Now let’s look at a lesser-known story in which Wesley mentions a Mr. Meyrick who came down sick at the same time Wesley himself did. While Wesley recovered, Mr. Meyrick did not. His health continued to decline, and eventually he died. The story, however, does not end there. Wesley writes,
When I came home they told me the physician said he did not expect Mr. Meyrick would live till the morning. I went to him, but his pulse was gone. He had been speechless and senseless for some time. A few of us immediately joined in prayer. (I relate the naked fact.) Before we had done his sense and his speech returned. Now he that will account for this by natural causes has my free leave. But I choose to say, This is the power of God.
When I first came across this passage, I was astounded. Here is a claim by John Wesley that he and other people prayed for a man who was dead, and the man was thereby restored to life! In fact, there are many other supernatural events that Wesley recounts throughout his ministry that we rarely hear about. Why is it that we celebrate Wesley’s “Aldersgate Experience” so widely, but these other events in Wesley’s life rarely see the light of day? Perhaps it is because the story in which Wesley felt his heart “strangely warmed” is simply more believable to us than the claim that a dead man was restored to life through prayer. To put it a bit differently, the gift of faith is more palatable to our modern sensibilities than the working of miracles.
There are precedents in Scripture for Wesley’s prayer over the deceased Mr. Meyrick. Through prayer, Elijah raises the son of the widow at Zarephath (1 Kgs 17:17-24). Jesus raises the daughter of a ruler (Matt 9:18-19, 23-26). When Eutychus falls out of a window to his death during a long-winded sermon by Paul, the apostle embraces him and pronounces that there is life in him, and Eutychus is restored to life (Acts 20:7-12). If we allow Scripture to shape our understanding of the world, we will be more likely to see truth in Wesley’s story than to dismiss it out of hand. Wesley certainly had his moments of doubt, but he also lived in expectation of what God was going to do. His image of God as one who acts powerfully in the everyday lives of men and women was formed by the Bible. He believed that God would change the hearts of people who did not have faith. He believed God would enliven the faith of those who lived in doubt.
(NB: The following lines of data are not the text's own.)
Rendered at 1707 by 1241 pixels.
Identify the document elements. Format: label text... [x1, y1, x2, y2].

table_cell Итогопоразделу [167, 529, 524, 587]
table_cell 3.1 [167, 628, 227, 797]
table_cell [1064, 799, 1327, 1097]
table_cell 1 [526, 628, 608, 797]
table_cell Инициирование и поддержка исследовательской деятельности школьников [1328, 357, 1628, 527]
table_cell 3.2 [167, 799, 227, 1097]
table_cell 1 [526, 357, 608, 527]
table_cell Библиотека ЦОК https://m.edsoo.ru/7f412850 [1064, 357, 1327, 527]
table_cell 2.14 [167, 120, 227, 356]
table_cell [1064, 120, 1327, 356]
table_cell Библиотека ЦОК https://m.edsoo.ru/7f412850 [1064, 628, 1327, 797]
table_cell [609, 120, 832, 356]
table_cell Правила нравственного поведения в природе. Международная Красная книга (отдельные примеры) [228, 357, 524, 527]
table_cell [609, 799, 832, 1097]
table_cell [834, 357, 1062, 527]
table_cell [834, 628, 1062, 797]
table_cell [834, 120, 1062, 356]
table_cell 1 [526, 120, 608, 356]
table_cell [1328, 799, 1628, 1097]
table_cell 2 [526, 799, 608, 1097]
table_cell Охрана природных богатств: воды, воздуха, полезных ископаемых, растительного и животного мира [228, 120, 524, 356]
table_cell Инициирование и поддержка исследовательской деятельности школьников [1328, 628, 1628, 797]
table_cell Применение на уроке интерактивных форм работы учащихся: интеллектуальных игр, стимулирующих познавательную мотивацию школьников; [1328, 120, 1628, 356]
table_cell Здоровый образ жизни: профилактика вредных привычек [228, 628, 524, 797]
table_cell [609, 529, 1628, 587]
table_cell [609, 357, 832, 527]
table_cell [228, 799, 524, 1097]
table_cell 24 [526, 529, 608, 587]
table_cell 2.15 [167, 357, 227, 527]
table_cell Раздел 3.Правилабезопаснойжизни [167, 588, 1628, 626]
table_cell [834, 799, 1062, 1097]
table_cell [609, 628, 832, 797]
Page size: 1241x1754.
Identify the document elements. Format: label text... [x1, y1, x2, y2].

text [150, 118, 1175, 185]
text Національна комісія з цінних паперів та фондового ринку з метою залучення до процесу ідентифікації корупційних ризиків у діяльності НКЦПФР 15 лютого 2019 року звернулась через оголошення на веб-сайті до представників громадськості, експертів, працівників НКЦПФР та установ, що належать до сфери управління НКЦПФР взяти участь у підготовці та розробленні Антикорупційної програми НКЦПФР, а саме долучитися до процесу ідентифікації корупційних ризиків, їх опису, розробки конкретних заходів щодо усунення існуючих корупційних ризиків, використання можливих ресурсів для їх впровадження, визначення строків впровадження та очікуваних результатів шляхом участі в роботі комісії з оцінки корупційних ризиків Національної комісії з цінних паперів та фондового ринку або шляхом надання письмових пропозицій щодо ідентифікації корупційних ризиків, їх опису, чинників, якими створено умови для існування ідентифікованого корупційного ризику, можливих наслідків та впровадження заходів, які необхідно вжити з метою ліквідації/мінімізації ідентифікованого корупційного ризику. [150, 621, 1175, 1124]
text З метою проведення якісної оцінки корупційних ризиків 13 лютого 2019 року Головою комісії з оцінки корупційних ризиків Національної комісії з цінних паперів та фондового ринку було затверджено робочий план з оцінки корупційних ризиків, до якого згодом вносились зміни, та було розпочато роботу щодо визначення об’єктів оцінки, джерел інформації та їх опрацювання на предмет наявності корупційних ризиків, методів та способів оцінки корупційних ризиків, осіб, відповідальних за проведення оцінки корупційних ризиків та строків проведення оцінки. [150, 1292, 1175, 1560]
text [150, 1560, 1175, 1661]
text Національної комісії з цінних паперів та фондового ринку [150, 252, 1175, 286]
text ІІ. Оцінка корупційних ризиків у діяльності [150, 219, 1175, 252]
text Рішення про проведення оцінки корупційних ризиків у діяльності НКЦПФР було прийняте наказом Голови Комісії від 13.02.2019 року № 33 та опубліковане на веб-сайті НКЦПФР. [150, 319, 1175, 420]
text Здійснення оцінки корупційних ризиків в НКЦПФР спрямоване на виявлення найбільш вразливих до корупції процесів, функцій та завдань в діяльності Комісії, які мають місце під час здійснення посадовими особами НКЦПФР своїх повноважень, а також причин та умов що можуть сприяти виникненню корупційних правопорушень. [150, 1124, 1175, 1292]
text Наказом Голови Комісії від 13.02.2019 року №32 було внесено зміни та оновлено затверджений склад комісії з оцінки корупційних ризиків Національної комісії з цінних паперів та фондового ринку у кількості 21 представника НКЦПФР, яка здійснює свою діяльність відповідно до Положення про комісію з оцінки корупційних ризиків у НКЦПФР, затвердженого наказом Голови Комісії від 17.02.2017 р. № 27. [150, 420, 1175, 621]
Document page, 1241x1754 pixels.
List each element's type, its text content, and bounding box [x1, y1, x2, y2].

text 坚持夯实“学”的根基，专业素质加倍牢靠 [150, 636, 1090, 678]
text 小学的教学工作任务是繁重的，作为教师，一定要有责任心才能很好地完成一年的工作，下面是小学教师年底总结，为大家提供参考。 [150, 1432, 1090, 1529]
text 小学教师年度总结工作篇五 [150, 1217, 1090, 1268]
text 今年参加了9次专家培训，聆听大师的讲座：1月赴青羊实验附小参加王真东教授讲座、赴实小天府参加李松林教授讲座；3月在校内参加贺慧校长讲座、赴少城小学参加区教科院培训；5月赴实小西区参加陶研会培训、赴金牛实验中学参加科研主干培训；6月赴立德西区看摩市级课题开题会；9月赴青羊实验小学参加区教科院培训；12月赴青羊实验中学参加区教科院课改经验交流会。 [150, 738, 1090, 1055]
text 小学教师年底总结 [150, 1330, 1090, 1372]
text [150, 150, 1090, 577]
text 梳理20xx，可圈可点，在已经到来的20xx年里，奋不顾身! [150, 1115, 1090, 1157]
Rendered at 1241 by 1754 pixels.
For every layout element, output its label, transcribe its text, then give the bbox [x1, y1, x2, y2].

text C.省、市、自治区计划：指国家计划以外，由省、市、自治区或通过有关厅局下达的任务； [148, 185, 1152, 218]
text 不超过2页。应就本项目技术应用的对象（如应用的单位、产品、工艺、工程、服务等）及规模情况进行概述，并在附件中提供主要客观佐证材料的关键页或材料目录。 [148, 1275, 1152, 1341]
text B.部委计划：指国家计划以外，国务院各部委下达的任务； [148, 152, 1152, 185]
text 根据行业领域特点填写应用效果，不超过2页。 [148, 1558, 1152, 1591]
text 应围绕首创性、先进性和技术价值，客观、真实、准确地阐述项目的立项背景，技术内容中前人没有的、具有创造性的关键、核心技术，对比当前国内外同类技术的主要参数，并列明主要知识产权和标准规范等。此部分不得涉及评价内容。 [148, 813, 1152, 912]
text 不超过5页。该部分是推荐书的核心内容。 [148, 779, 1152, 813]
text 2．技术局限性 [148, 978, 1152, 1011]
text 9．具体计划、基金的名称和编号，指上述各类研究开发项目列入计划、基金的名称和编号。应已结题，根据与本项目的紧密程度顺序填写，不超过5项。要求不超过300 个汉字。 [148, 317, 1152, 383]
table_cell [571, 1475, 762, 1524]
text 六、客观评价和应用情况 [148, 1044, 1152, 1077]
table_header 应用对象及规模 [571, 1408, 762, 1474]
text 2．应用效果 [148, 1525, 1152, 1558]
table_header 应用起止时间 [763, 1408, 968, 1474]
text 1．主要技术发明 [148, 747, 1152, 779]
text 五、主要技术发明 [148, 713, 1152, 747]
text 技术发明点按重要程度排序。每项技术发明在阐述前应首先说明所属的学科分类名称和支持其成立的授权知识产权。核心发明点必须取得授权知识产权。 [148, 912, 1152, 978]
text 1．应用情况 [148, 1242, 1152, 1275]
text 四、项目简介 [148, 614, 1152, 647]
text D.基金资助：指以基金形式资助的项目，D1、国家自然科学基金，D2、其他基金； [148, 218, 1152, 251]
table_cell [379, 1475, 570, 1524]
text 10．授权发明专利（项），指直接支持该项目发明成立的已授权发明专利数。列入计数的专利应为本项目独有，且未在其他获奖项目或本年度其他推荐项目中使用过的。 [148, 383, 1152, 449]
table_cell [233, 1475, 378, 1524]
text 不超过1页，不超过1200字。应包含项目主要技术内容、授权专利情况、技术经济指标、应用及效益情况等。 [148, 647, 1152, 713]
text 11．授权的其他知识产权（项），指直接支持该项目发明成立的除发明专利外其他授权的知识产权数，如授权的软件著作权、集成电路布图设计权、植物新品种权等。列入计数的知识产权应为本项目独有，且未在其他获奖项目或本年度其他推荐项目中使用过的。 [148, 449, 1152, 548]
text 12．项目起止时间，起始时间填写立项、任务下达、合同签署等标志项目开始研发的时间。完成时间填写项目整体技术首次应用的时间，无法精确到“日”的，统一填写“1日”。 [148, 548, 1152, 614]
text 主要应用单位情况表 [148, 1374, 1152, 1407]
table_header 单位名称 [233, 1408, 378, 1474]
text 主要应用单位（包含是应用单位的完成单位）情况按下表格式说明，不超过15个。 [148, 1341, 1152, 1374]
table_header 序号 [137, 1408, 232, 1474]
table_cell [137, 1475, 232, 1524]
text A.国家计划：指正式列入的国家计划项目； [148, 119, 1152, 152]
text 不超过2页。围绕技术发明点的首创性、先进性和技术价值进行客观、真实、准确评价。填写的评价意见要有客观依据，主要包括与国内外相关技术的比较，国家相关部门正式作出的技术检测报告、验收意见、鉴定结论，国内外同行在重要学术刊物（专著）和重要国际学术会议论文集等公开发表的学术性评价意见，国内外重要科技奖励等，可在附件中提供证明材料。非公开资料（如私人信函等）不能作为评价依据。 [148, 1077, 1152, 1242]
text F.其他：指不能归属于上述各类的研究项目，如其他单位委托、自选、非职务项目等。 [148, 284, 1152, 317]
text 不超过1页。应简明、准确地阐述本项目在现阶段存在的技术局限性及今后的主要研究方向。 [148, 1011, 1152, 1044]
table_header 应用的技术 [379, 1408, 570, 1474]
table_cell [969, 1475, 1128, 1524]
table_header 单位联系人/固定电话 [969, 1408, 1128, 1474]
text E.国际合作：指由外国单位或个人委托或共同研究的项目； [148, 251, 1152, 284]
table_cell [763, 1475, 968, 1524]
He believed that God could and did heal the sick, and even raise the dead. Wesley expected God to show up because that is how God is described in the Bible.
What if, rather than assenting to the pessimism that so characterizes secular culture, we allowed the Bible to shape our expectations? Scripture teaches us that God wants to give us the gifts of the Spirit because these gifts serve the common good. In other words, God wants to build up the church and therefore offers us these powerful gifts of the Spirit. The journey into the life of God is not primarily an individual undertaking. It is something that we do as members of Christ’s body in communion with other believers. These gifts are given for our common good, so that, as a community of Christians, we can grow in the faith, know God more fully, and love God and other people more completely. The gifts of the Spirit described in Scripture draw us as the people of God into the life of God. If we are not open to them–or to the idea that God is willing and able to provide them–we impoverish ourselves spiritually. We deprive ourselves of important resources for knowing God and entering into the divine life.
 John Wesley, May 24, 1738, Journals and Diaries I (1735-1738), ed. W. Reginald Ward and Richard P. Heitzenrater, vol. 18 of The Bicentennial Edition of the Works of John Wesley (Nashville: Abingdon Press, 1976- ), 249-50, italics his.
 Wesley, December 20,1742, Journal and Diaries II (1738-1743), in Works, 19:306.
 See Frank H. Billman’s book, The Supernatural Thread in Methodism: Signs and Wonders Among Methodists Then and Now (Lake Mary, FL.: Creation House Press, 2013).